**WHAT THE TASK ASKS:**
Consider each line of the material below and note whether it holds "pixels". State how many do, and nothing else.

**PROVIDED DATA:**
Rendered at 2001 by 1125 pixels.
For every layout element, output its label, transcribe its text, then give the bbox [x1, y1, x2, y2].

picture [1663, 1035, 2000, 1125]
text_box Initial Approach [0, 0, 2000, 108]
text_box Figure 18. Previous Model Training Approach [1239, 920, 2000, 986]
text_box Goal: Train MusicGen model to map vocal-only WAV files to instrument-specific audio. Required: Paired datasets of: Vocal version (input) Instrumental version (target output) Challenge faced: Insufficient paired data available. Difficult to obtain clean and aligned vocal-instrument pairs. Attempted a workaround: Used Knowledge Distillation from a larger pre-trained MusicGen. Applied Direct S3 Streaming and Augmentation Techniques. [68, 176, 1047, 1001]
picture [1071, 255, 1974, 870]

...

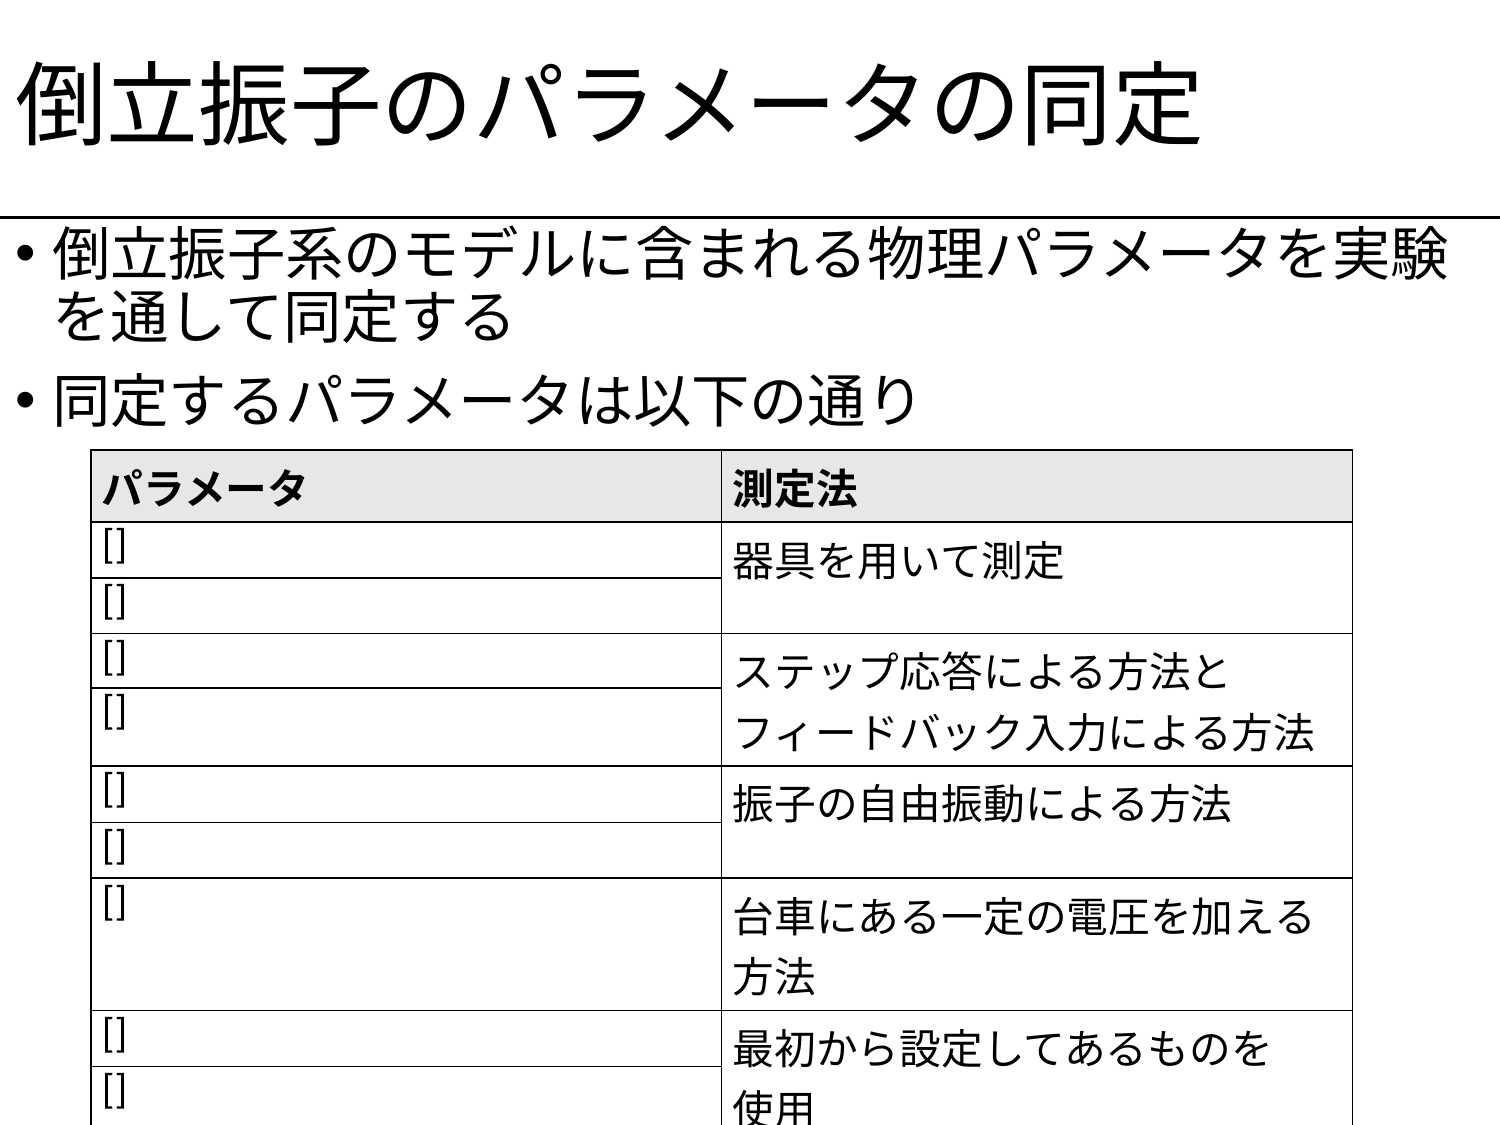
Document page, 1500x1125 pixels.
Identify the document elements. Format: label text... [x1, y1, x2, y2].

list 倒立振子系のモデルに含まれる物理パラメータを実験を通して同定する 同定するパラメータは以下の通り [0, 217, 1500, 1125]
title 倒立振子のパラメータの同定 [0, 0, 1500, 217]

**RESULT OF THIS EXERCISE:**
2